Mas quem era a minha mãe senão a minha mãe?, pensei enquanto ela, desmascarada pela primeira vez, me levava pela mão de regresso a casa. Mas agora era uma outra minha mãe - quinze ou vinte anos mais velha do que as mães dos meus amigos. E para minha surpresa, para minha culpa, meu peso na consciência, passava-se o mesmo com o meu pai.
Para disfarçar a surpresa da descoberta, senti orgulho: os meus pais estavam mais à frente, sabiam mais da vida do que os outros - mas também já conheciam as doenças, o cansaço, a ideia de que só a eternidade é eterna, e não existe entre pais e filhos.
Mas que idade têm os filhos de pais velhos? Parece que entre eles se pôs a mão do tempo, impedindo-os, a partir desse momento, de continuar juntos. Irónica e amorosamente, assim ficam os filhos de pais velhos: para sempre crianças surpreendidas pela idade dos pais - e estes para sempre mais velhos, mais próximos de morrer.

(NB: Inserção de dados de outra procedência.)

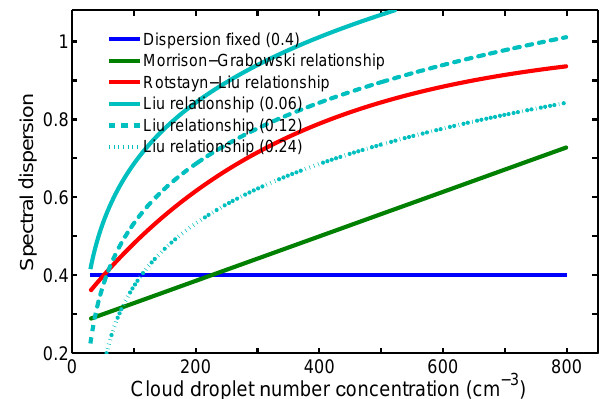
Figure 1. Variations in the relative dispersion ε as the functions of droplet concentration for ε fixed at 0.4 (blue curve), the Morrison– Grabowski relationship (green curve), the Rotstayn–Liu relation- ship (red curve), and the Liu relationship with different liquid water content L c (fixed as 0.06, 0.12, and 0.24gm − 3 for different styles of cyan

Vivemos com saudades de pais vivos, ensinados pela experiência que não há amor sem amargura; mas também certos de que o tempo juntou ao afastar, e que nenhum filho o é mais completamente do que aquele que vê os pais envelhecer. E depois chegam os nossos próprios filhos, a minha filha, e a pequena orfandade também é para eles.
Isto a propósito da canção "Slipping through my fingers", dos ABBA, agora interpretada por Jude York, um cantor australiano de 26 anos cuja mãe, antiga cantora de ópera, é como a minha: mais velha, combalida e cheia de dons - entre os quais uma juventude de espírito impossível de reprimir. No vídeo, tremendo por causa do Parkinson, sentada numa cadeira, a mãe acompanha o filho em dueto.
Tomara eu saber mostrar, como naquele dueto, que idade têm os filhos dos pais velhos. Tomara que tudo fosse uma canção eterna, e que me voltassem a perguntar, ainda eu rapaz de cinco anos, se aquela mulher, afinal tão jovem, era a minha avó.